AI personality clone face glitch art

AI Personality Cloning

New research shows that AI can now mimic a person’s personality with surprising accuracy after just a two-hour interview. This breakthrough could reshape how we study human behavior but also raises concerns about misuse, such as creating deepfakes. Could the future of creativity involve digital replicas, not only assisting us but making decisions alongside us?

 

Simulation agents are designed to accurately simulate human behaviour across a range of social, political, and informational contexts. In a study conducted by researchers from Stanford and Google DeepMind, 1,052 participants were interviewed for two hours, covering topics like their personal lives to their views on different contemporary issues. The recordings of their responses were then used to train a custom AI model for each person. To test how accurate these AI agents would behave, both the participants and their digital counterparts were asked to complete a series of tasks, including personality tests and games. After two weeks, participants were asked to repeat their answers. The AI agents replicated these responses with 85% accuracy. A similar level of precision was achieved when the agents predicted personality traits across five separate social science experiments.

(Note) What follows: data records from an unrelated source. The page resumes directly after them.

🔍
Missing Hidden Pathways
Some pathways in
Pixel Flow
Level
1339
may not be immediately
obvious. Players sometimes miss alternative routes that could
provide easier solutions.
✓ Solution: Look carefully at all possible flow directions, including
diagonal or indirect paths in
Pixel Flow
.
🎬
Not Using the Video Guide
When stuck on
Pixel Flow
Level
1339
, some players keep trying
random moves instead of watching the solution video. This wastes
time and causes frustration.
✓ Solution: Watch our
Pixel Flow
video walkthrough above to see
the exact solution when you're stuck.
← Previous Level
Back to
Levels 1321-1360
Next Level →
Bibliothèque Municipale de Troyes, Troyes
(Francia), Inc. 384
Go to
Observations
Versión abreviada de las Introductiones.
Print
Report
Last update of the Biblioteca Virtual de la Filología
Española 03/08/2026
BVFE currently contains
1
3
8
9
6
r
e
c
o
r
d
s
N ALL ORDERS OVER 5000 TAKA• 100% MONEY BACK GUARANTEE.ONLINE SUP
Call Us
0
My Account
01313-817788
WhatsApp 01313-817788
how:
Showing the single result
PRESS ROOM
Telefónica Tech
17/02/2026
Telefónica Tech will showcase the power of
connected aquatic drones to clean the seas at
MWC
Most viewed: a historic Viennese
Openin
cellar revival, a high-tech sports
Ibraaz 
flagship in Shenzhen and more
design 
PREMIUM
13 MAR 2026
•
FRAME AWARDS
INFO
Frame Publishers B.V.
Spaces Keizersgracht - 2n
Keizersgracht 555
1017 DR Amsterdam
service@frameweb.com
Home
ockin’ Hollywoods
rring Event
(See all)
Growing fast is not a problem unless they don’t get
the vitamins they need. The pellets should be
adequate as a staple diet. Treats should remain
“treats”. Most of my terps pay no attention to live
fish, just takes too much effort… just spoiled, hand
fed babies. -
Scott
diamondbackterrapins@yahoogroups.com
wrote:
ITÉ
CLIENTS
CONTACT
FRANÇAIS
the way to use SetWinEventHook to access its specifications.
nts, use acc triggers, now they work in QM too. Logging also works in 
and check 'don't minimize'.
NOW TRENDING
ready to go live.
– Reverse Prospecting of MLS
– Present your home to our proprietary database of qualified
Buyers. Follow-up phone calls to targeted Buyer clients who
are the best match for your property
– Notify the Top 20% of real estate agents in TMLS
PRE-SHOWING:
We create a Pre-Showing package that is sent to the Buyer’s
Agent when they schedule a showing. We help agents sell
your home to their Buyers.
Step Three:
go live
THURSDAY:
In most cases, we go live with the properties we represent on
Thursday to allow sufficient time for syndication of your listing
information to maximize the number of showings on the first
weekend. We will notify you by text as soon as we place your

For social science, digital human replicas could offer new possibilities in conducting large scale studies or for example explore sensitive topics or scenarios that would be ethically problematic to study with real human participants. Joon Sung Park, the Stanford PhD student who led the research takes it a step further. He believes that these simulation agents could one day allow individuals to have “a bunch of small ‘yous’ running around and actually making the decisions that you would have made.

 

Opportunities and risks

While it remains a speculative scenario, creating digital copies and AI assistants based on ourselves and our personalities is a prospect that’s rapidly moved from science fiction to scientific possibility. This shift could extend beyond mere assistance and optimization, enabling a new paradigm for intelligent agents. These digital twins can help us analyze our communication styles, simulate different scenarios, and even spark creativity. However, there’s a darker side to this technology. Malicious actors could use these replicas to impersonate us, potentially leading to identity theft and fraud. As our digital footprints grow, so does the risk of our identities being compromised. To protect ourselves, it’s crucial to be mindful of our data privacy. By understanding how our data is collected, stored, and used, we can take steps to minimize the risks.

 

Can I create simpler digital replicas myself?

LLM:s like ChatGPT and Google’s LaMDA are capable of generating text in a variety of styles. It’s possible to fine-tune these models on a dataset of your own writing or speech to create an custom AI model. This is an example of such an approach where you are creating a dataset built on e.g. your social media posts, emails, or notes. This could then be used to train a language model to generate new content that mirrors your tone of voice. You can also play with video tools, simulating the experience of having a real conversation over video using training data of a specific person. Tools like Eleven Labs offer the opportunity to clone your voice to be integrated with other services.